Caltech engineers have created flat devices capable of manipulating light in ways that are very difficult or impossible to achieve with conventional optical components.
The new devices are not made of glass, but rather of silicon nanopillars that are precisely arranged into a honeycomb pattern to create a "metasurface" that can control the paths and properties of passing light waves.
These metasurface devices, described in a paper published online on August 31, 2015, in the journal Nature Nanotechnology, could lead to ultracompact optical systems such as advanced microscopes, displays, sensors, and cameras that can be mass-produced using the same photolithography techniques used to manufacture computer microchips.
"Currently, optical systems are made one component at a time, and the components are often manually assembled," says Andrei Faraon (BS '04), an assistant professor of applied physics and materials science, and the study's principal investigator. "But this new technology is very similar to the one used to print semiconductor chips onto silicon wafers, so you could conceivably manufacture millions of systems such as microscopes or cameras at a time."
Seen under a scanning electron microscope, the new metasurfaces that the team created resemble a cut forest where only the stumps remain.
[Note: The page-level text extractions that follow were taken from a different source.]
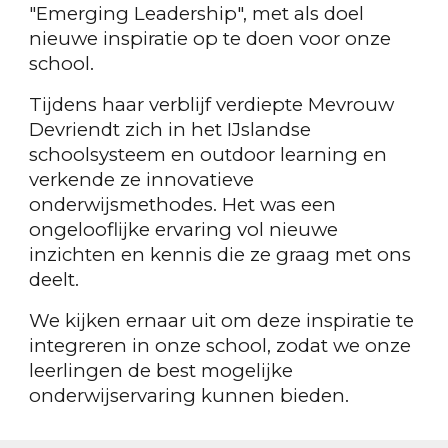
"Emerging Leadership", met als doel
nieuwe inspiratie op te doen voor onze
school.
Tijdens haar verblijf verdiepte Mevrouw
Devriendt zich in het IJslandse
schoolsysteem en outdoor learning en
verkende ze innovatieve
onderwijsmethodes. Het was een
ongelooflijke ervaring vol nieuwe
inzichten en kennis die ze graag met ons
deelt.
We kijken ernaar uit om deze inspiratie te
integreren in onze school, zodat we onze
leerlingen de best mogelijke
onderwijservaring kunnen bieden.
Each silicon stump, or pillar, has an elliptical cross section, and by carefully varying the diameters of each pillar and rotating them around their axes, the scientists were able to simultaneously manipulate the phase and polarization of passing light. Light is an electromagnetic field, and the field of single-color, or monochromatic, light oscillates at all points in space with the same frequency but varying relative delays, or phases.
Manipulating this relative delay, or phase, influences the degree to which a light ray bends, which in turn influences whether an image is in or out of focus.
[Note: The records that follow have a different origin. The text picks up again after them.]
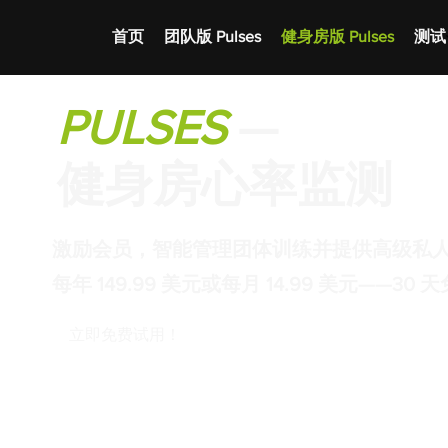
首页
团队版 Pulses
健身房版 Pulses
测试
PULSES
—
健身房心率监测
激励会员，智能管理团体训练并提供高级私
每年 149.99 美元或每月 14.99 美元——30
立即免费试用！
Polarization refers to the trajectory of the oscillations of the electromagnetic field at each point in space. Manipulating the polarization of light is essential for the operation of advanced microscopes, cameras, and displays; the control of polarization also enables simple gadgets such as 3-D glasses and polarized sunglasses.
"Using our metasurfaces, we have complete control of the polarization and phase of light," says study first author Amir Arbabi, a senior researcher at Caltech. "We can take any incoming light and shape its phase and polarization profiles arbitrarily and with very high efficiency."
While the same goal can be achieved using an arrangement of multiple conventional optical components such as glass lenses, prisms, spatial light modulators, polarizers, and wave plates, these many components lead to much bulkier systems. "If you think of a modern microscope, it has multiple components that have to be carefully assembled inside," Faraon says. "But with our platform, we can actually make each of these optical components and stack them atop one another very easily using an automated process. Each component is just a millionth of a meter thick, or less than a hundredth of the thickness of a human hair. "
In addition to being compact, a metasurface device could manipulate light in novel ways that are very hard and sometimes impossible to do using current setups. For example, the Caltech team showed that one of their metasurfaces can project one image when illuminated by a horizontally polarized beam of light, and a different image when illuminated by a vertically polarized beam. "The two images will appear overlapped under illumination with light polarized at 45 degrees," Faraon says.
In another experiment, the team was able to use a metasurface to create a beam with radial polarization, that is, a beam whose polarization is pointing toward the beam axis. Such beams have doughnut-shaped intensity profiles and have applications in superresolution microscopy, laser cutting, and particle acceleration. "You generally would need a large optical setup, consisting of multiple components, to create this effect using conventional instruments," Arbabi says. "With our setup, we can compress all of the optical components into one device and generate these beams with higher efficiency and more purity."
The team is currently working with industrial partners to create metasurfaces for use in commercial devices such as miniature cameras and spectrometers, but a limited number have already been produced for use in optical experiments by collaborating scientists in other disciplines.
In addition, the Faraon lab current is investigating ways to combine different metasurfaces to create functioning optical systems and to correct for color distortions and other optical aberrations. "Like any optical system, you get distortions," Faraon said. "That's why expensive cameras have multiple lenses inside. Right now, we are experimenting with stacking different metasurfaces to correct for these aberrations and achieve novel functionalities."
The paper is entitled "Dielectric metasurfaces for complete control of phase and polarization with subwavelength spatial resolution and high transmission." In addition to Faraon and Arbabi, other Caltech coauthors include graduate student Yu Horie and Mahmood Bagheri, a microdevices engineer at JPL. The work was supported by the Caltech/JPL President's and Director's Fund and the Defense Advanced Research Projects Agency. Yu Horie was supported by the Department of Energy's Energy Frontier Research Center program and a Japan Student Services Organization fellowship. The device nanofabrication was performed in the Kavli Nanoscience Institute at Caltech.